With PR19 in mind, water and sewerage undertakers will need to focus on the lessons from TMS’s experiences, particularly as regards setting ODIs, subcontracting and ongoing regulatory reporting.

The Water Services Regulation Authority (Ofwat) has issued a provisional decision to impose a penalty on Thames Water (TMS) for its failure to comply with its statutory duty under s.37 of the Water Industry Act 1991. This duty consists of the need maintain an efficient and economical system of water supply within its area in relation to its management of leakage during AMP6 (the current price review period). The penalty imposed is a nominal one as Ofwat has secured substantial undertakings from TMS to benefit its customers to compensate them directly for TMS’s failings. This update highlights a few of the more interesting points from Ofwat’s provisional decision, with particular reference to company business plans for PR19.

Breach of statutory duty

Historically breaches of statutory duty by water and sewerage undertakers have been very difficult to establish with any clarity. However, the introduction at PR14 of Performance Commitments and Outcome Delivery Incentives (ODIs) has resulted in companies being required to come up with clear performance figures in key areas for the purposes of rewards and penalties being applied. TMS’s leakage ODI had a ‘cap and collar’ as regards rewards and penalties. In this case, TMS’s leakage performance figures had fallen significantly below the ODI collar level. The leakage ODI collar was thus a clear benchmark against which Ofwat could assess general performance of TMS’s s.37 duty.

This is an extremely significant point for water and sewerage undertakers to take note of, as it demonstrates how Ofwat can use company performance against ODIs to not only penalise within the ODI itself. It can also, where performance is below that envisaged within the ODI, use the ODI framework as a benchmark to support a finding that the company has also breached its statutory duties under s.37 in relation to water or under s.94 in relation to sewerage.

Breach of licence conditions

Ofwat also found that TMS had breached conditions F6A.1 and F6A.2A of its licence. These are common across all water and sewerage undertakers and require them to:

  • have adequate financial resources and facilities, management resources, systems of planning and internal control to enable it to carry out its regulated activities
  • annually provide Ofwat with a certificate of adequacy covering these and to notify Ofwat as soon as they are aware that it might not be possible to repeat the certificate of adequacy.

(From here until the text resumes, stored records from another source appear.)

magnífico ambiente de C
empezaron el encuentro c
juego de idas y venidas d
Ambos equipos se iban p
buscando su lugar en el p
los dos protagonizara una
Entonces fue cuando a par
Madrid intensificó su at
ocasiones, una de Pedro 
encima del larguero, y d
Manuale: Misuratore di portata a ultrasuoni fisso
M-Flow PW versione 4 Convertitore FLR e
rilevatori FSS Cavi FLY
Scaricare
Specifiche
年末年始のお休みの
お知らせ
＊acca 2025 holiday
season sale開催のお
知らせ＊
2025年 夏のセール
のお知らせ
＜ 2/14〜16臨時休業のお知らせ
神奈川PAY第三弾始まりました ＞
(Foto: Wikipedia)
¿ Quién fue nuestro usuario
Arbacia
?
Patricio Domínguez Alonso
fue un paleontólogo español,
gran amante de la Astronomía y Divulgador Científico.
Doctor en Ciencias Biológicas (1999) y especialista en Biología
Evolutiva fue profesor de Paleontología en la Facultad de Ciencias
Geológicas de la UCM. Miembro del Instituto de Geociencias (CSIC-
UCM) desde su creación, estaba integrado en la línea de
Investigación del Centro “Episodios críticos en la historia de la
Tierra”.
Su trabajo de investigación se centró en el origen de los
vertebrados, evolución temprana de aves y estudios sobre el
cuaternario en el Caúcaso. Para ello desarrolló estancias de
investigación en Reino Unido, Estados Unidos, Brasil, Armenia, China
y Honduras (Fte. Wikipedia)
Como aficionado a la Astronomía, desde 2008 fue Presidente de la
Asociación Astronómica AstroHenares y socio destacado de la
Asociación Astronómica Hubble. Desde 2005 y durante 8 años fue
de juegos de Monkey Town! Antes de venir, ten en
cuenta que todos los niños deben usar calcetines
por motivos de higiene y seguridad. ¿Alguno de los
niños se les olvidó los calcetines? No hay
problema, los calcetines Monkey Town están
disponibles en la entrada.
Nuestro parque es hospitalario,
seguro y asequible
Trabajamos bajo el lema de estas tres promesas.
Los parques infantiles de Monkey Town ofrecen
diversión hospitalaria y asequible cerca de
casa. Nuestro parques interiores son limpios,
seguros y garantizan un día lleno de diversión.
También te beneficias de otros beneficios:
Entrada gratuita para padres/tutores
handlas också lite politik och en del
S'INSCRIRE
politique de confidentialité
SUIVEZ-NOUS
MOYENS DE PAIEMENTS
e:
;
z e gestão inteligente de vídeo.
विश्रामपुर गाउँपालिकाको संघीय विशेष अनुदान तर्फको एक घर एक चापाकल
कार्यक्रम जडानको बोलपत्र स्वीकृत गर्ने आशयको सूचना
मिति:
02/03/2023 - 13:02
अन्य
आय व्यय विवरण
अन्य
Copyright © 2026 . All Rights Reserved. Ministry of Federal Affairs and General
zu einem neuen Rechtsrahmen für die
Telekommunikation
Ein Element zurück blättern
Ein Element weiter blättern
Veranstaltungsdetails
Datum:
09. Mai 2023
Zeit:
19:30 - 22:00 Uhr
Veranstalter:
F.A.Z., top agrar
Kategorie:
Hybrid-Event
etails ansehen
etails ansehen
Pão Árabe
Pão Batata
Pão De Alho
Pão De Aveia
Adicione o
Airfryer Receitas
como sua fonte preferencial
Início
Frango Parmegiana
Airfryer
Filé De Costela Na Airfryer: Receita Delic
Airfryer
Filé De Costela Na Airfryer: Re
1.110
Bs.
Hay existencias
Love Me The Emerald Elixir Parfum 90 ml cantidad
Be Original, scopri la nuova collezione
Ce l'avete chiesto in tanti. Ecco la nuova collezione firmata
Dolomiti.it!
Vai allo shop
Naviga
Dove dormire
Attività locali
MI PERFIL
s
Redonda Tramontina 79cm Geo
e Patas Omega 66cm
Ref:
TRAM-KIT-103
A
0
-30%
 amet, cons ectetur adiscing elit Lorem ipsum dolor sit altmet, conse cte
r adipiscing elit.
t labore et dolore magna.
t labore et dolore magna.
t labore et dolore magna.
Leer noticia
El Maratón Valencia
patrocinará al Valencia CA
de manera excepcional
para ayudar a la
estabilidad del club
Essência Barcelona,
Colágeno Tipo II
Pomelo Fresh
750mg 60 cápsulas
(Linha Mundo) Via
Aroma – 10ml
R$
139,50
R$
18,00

TMS had outsourced its leakage management to its Alliance partners and sought to achieve its committed performance levels through the incentives it had in its contracts with those partners. Unfortunately, TMS’s Alliance arrangements did not bring about the necessary alignment of understanding and incentives required. TMS did not maintain close levels of oversight to identify and correct this, and there were deficiencies in TMS’s upward reporting, including consistently overly positive reporting (amber rather than red in RAG reports). Finally, when TMS did uncover the scale of the problem it then failed to reflect this in its certificate of adequacy and also failed to notify Ofwat of any issues between certificates being issued.

Penalty/undertakings

Ofwat’s provisional decision states that but for the undertakings given by TMS it would be facing a financial penalty of approximately £25m (approximately 3% of TMS applicable turnover). TMS's significant package of undertakings includes bill reductions for customers, increased spending on leakage management, monthly leakage performance reporting, further engagement with customers, independent monitoring of leakage performance, additional Board level scrutiny and independent detailed auditing of TMS’s Condition F certificates in future. As a result of these undertakings, Ofwat’s proposed fine is reduced from approximately £25m to a nominal penalty of £1. This is consistent with Ofwat's drive to secure real benefits for water and sewerage undertakers' customers where possible rather than impose financial penalties which go directly to the consolidated fund.

Conclusion

There are two significant legal messages to take from this decision. Firstly, particularly with PR19 in mind, ODI performance levels provide a benchmark against which it is much easier for Ofwat to assess whether water and sewerage companies are in breach of their statutory duties. This matter related to the water supply system duty under s.37 Water Industry Act 1991, but the same applies in relation to the sewerage system duty under s.94 Water Industry Act 1991. Secondly, Ofwat expects transparency from the companies it regulates and has demonstrated that it has the regulatory tools to enforce this. Companies would be wise to err on the side of over-communication rather than under-communication about potential issues.